Nota Publiacqua sulle tubazioni in amianto-cemento

In merito alla nota diffusa oggi da perUnaltracittà  vogliamo sottolineare come per l’amianto-cemento l’OMS (Organizzazione Mondiale della Sanità) nelle sue “Guidelines for Drinking Water” che riassumono lo stato delle conoscenze aggiornato a livello internazionale in materia di acqua potabile, in relazione ai potenziali effetti negativi per la salute conseguenti alla ingestione di fibre di amianto, ha confermato di non ravvisare la necessità di stabilire valori guida di riferimento per le acque destinate al consumo umano, in quanto non esiste consistente evidenza che le eventuali fibre ingerite siano dannose per la salute.
Si ricorda inoltre l’intervista uscita su La Nazione di Pistoia dei giorni scorsi dove  il Centro Documentazione sull’Amianto e sulle malattie Amianto correlate “Marco Vettori”, ribadiva quando detto dalle già citate linee guida dell’OMS.
L’amianto-cemento è un materiale utilizzato anche per le tubazioni acquedottistiche tra gli anni ’50 e ’70. Publiacqua non ha mai utilizzato questo materiale  e procede alla sua sostituzione con tubazioni in ghisa ogni qual volta le preesistenti tubazioni in amianto-cemento non risultano più efficienti. La sostituzione massiva di tali tubazioni, circa 223 Km sui circa 9.800 Km di rete acquedottistica, comporterebbe un impegno di circa 200 milioni di euro.
Per quanto riguarda le perdite, vogliamo sottolineare come la media delle perdite sul territorio di Publiacqua si aggiri intorno al 30%. Una percentuale ben inferiore al 51% riportato dalla nota diffusa alla stampa da perUnaltracittà e che comunque Publiacqua sta lavorando per ridurre drasticamente attraverso la distrettualizzazione. Un intervento strutturale su tutte le reti dei 46 comuni dove l’azienda gestisce il servizio idrico e del quale abbiamo annunciato nei giorni scorsi il completamento ad esempio per la città di Pistoia. Un intervento che prevedendo la divisione in distretti dei vari sistemi acquedottistici consentirà pressioni ottimali per ogni distretto servito e quindi meno stress per le tubazioni, con conseguente diminuzione delle rotture, ed una maggiore rapidità di intervento su quelle che comunque si potranno verificare, anche se occulte.
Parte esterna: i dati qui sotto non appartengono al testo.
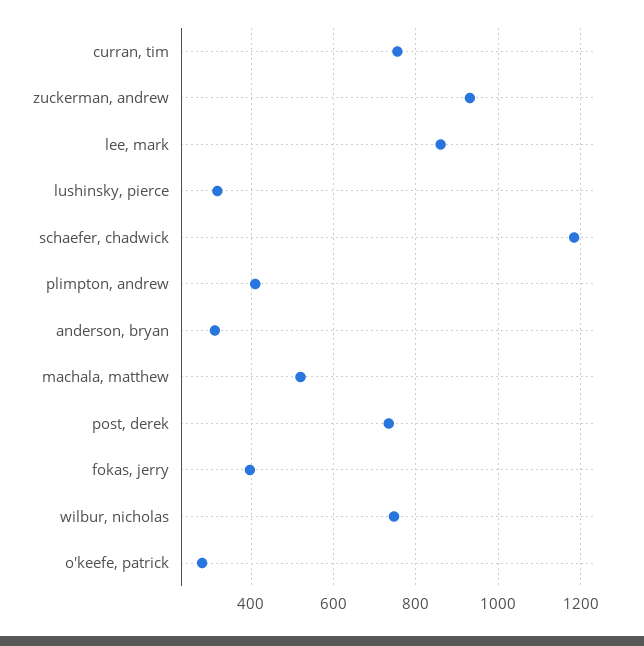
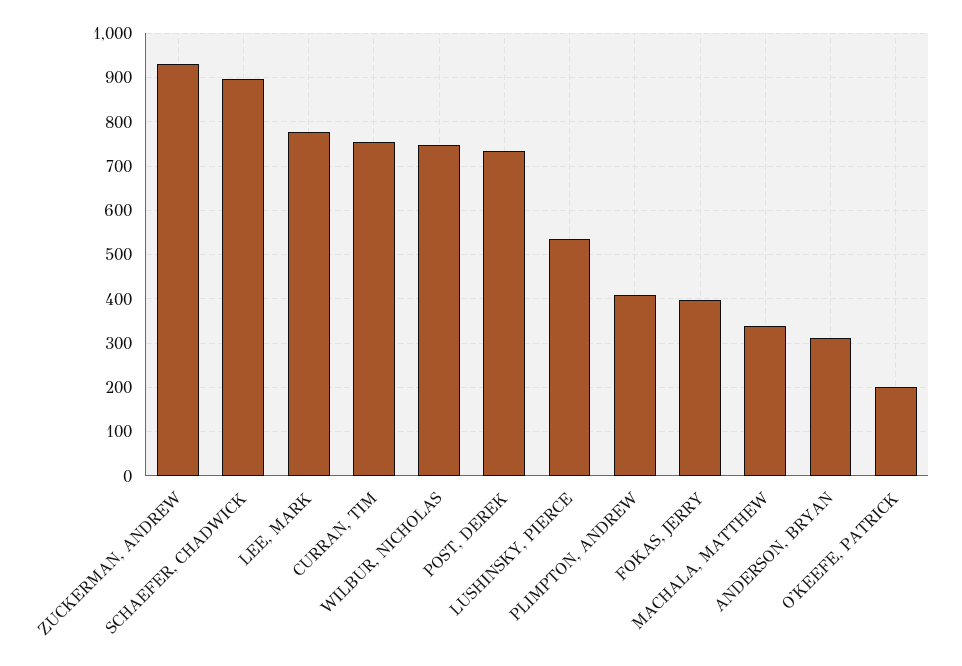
  {
    "curran, tim": 760,
    "zuckerman, andrew": 940,
-   "lee, mark": 860,
+   "lee, mark": 780,
-   "lushinsky, pierce": 320,
+   "lushinsky, pierce": 540,
-   "schaefer, chadwick": 1180,
+   "schaefer, chadwick": 900,
    "plimpton, andrew": 420,
    "anderson, bryan": 320,
-   "machala, matthew": 520,
+   "machala, matthew": 340,
    "post, derek": 740,
    "fokas, jerry": 400,
    "wilbur, nicholas": 740,
-   "o'keefe, patrick": 280
+   "o'keefe, patrick": 200
  }

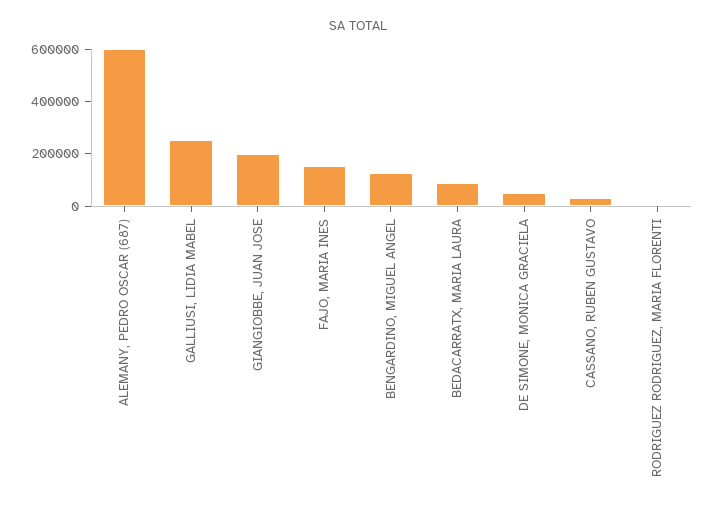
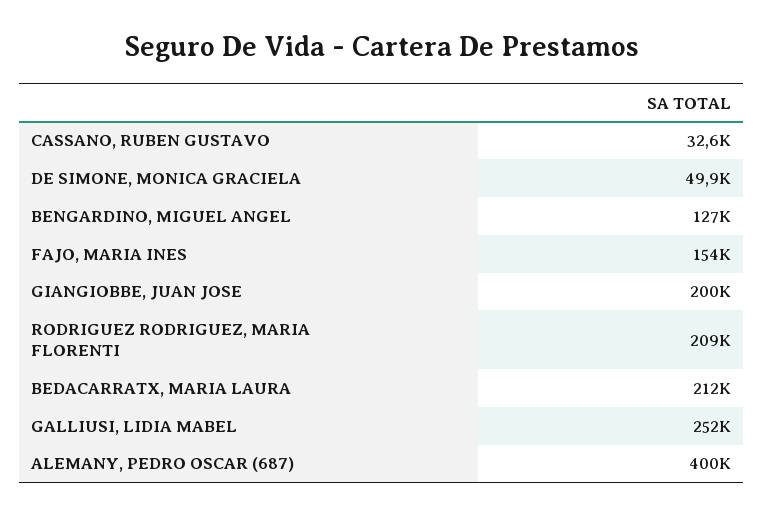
  {
-   "ALEMANY, PEDRO OSCAR (687)": 600000,
+   "ALEMANY, PEDRO OSCAR (687)": 400000,
    "GALLIUSI, LIDIA MABEL": 252000,
    "GIANGIOBBE, JUAN JOSE": 200000,
    "FAJO, MARIA INES": 154000,
    "BENGARDINO, MIGUEL ANGEL": 127000,
-   "BEDACARRATX, MARIA LAURA": 100000,
+   "BEDACARRATX, MARIA LAURA": 212000,
    "DE SIMONE, MONICA GRACIELA": 49900,
    "CASSANO, RUBEN GUSTAVO": 32600,
-   "RODRIGUEZ RODRIGUEZ, MARIA FLORENTI": 0
+   "RODRIGUEZ RODRIGUEZ, MARIA FLORENTI": 209000
  }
Sugli investimenti, infine, vogliamo sottolineare come Publiacqua sia una delle aziende italiane che, dati Blue Book 2014 alla mano, ha investito di più a livello nazionale in relazione agli abitanti serviti. Circa 50 euro/abitante contro i 30 a livello nazionale ed il piano approvato per i prossimi anni prevede ulteriori 700 milioni circa di euro di investimenti in settori fondamentali come la depurazione per eliminare il rischio di sanzioni europee e far fare un ulteriore salto in avanti al servizio idrico integrato.